How to use the Tar command in Linux to compress and extract files

One of the most commonly used commands to compress and extract files is ‘tar’. The tar tool, which stands for ‘tape archive’, is one of the most important utilities for system administrators in the Unix/Linux world. The tar command creates .tar.gz or .tgz files which are also called ‘tarballs’.

The tar command is not so straightforward to use for beginners. The complexity stems from the many settings and options that you can use with tar. The basic form is the simplest to use.

In the article, you will learn how to use the tar command in order to extract and create archive files, display and verify the content of a file as well as how to add directories or files to archive, etc…

Creating a tar archive file

Let us first create a tar archive file for a specific directory. The following command will compress an entire folder net2_dmin/Downloads/ as well as its sub-folders, or in other words, it will perform a recursive compression on the whole directory :

tar -cvzf new_compressed_file.tar.gz net2_dmin/Downloads/

How to tar a file in linux | Linux tar directory | Linux tar folder

Here’s an explanation of the switches used in the example above:

  • -c: Creates an archive.
  • -v: Displays progress while performing the archive creation. It is what is called “verbose” mode. The v, though it is optional, might come in handy.
  • -z : Compresses the archive using gzip.
  • -f: Enables you to specify the archive file.

Note that the extension .gz is also similar to the extension .tgz .

Compressing multiple directories or files

the tar command can be used to compress multiple single files or multiple directories or a mix of both since in Linux, a directory is also a file.You would just need to provide the list of directories or files in cascade as shown in the example below :

To compress the directories home/dir1, home/dir1, home/dir3 and home/dir4/singlefile.mp3, just issue the command below :

tar -czvf archive.tar.gz home/dir1 home/dir1 home/dir3 home/dir4/singlefile.mp3

Listing the content of a tar archive file

In order to display a list of the content of a tar archive file, you would just need to run the command below with the option t :

tar -tvf new_compressed_file.tar.gz

Linux tar gz

This is the same command for a .tar file .

Excluding Specific files from being compressed

In some circumstances, you may want to exclude certain files or directories from being compressed when you want to run tar on a parent directory.This can be done by using the –exclude switch for each file or directory to wish to exclude.

For instance you would like to compress the directory ‘/home/folder’ but you do not want to include the folder ‘/home/folder/examples’ and the file ‘/home/folder/single_file.txt ‘, here is what needs to be done :

tar -czvf file_archived.tar.gz /home/folder –exclude=/home/folder/examples –exclude=/home/folder/single_file.txt

There is a lot more you can perform with the powerful –exclude switch since it can also accept patterns.For instance it is possible to archive a whole folder and at the same time exclude all .txt files. This can be achieved via the example command below :

tar -czvf archived_file.tar.gz /home/flder –exclude=*.txt

Creating tar.bz2 archive file

It is possible to compress files to even smaller sizes using the bz2 feature. Though it takes more time to compress, the bz2 enabled compression yields a more compressed file when compared to the usual gzip in terms of size.This also applies to decompression with bz2.
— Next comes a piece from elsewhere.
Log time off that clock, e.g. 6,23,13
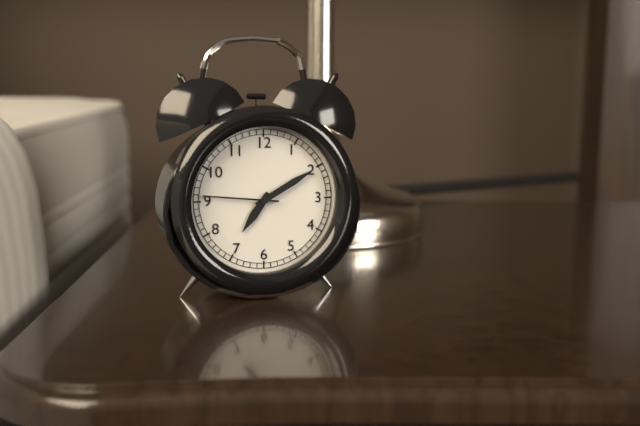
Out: 7,10,46
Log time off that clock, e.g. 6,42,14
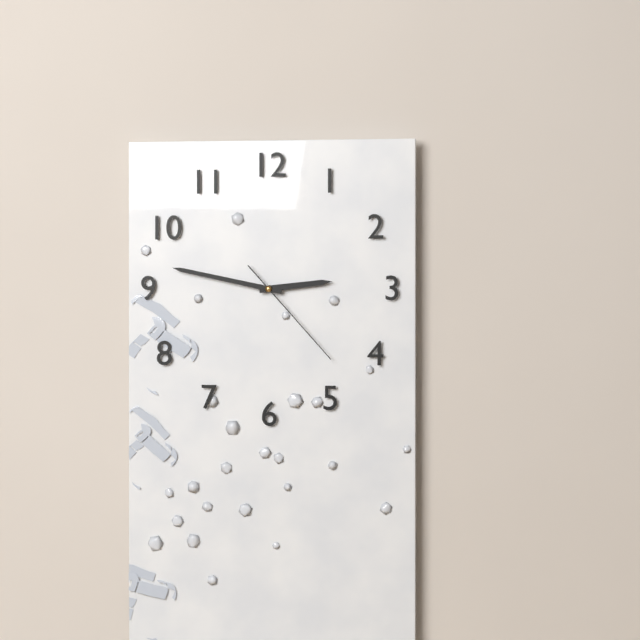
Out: 2,47,23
For instance in order to create a bz2 enabled compression on a directory, execute the command below :

tar -cvfj file_compressed.tar.bz2 /home/net2_admin/Downloads

Notice the ‘j’ in the main switch above.

Adding files to existing tar archive file

This powerful feature allows you to add files or even folders to existing tar archive files.

For instance we would like to add the file file2.txt to existing tar file file1.tar archive file. This can be done as follows using the -r option:

tar -rvf file1.tar file2.txt

NOTE: for existing ‘.gz’ and ‘.bz2’ tar archive files, it is not possible to add files.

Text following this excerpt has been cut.